When audio frames are given to the audio transcoding support in Asterisk the number of samples are examined and as part of this a message is output to indicate that no samples are present. A change was done to suppress this message for a particular scenario in which the message was not relevant. This change assumed that information about the origin of a frame will always exist when in reality it may not. This issue presented itself when an RTP packet containing no audio (and thus no samples) was received. In a particular transcoding scenario this audio frame would get turned into a frame with no origin information. If this new frame was then given to the audio transcoding support a crash would occur as no samples and no origin information would be present. The transcoding scenario requires the “genericplc” option to be set to enabled (the default) and a transcoding path from the source format into signed linear and then from signed linear into another format.

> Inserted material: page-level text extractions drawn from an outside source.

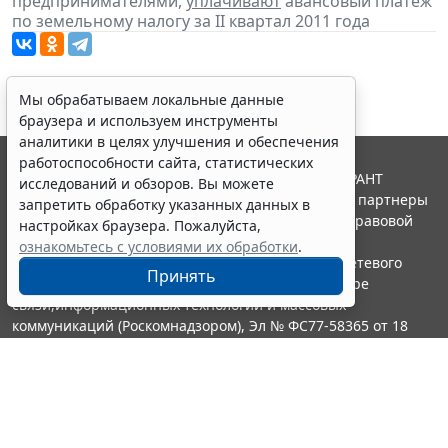
предпринимателями,
уплачивают
авансовый платеж
по земельному налогу за II квартал 2011 года
Мы обрабатываем локальные данные
браузера и используем инструменты
аналитики в целях улучшения и обеспечения
работоспособности сайта, статистических
© ООО "НПП "ГАРАНТ-СЕРВИС", 2026. Система ГАРАНТ
исследований и обзоров. Вы можете
выпускается с 1990 года. Компания "Гарант" и ее партнеры
запретить обработку указанных данных в
являются участниками Российской ассоциации правовой
настройках браузера. Пожалуйста,
информации ГАРАНТ.
ознакомьтесь с условиями их обработки
.
Портал ГАРАНТ.РУ зарегистрирован в качестве сетевого
Принять
издания Федеральной службой по надзору в сфере
связи,информационных технологий и массовых
коммуникаций (Роскомнадзором), Эл № ФС77-58365 от 18
июня 2014 года.
16+
Контакты
8-800-200-88-88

ASA-2019-00422 – Asterisk: Remote crash in chan_sip channel driver

When T.38 faxing is done in Asterisk a T.38 reinvite may be sent to an endpoint to switch it to T.38. If the endpoint responds with an improperly formatted SDP answer including both a T.38 UDPTL stream and an audio or video stream containing only codecs not allowed on the SIP peer or user a crash will occur. The code incorrectly assumes that there will be at least one common codec when T.38 is also in the SDP answer. This requires Asterisk to initiate a T.38 reinvite which is only done when executing the ReceiveFax dialplan application or performing T.38 passthrough where a remote endpoint has requested T.38.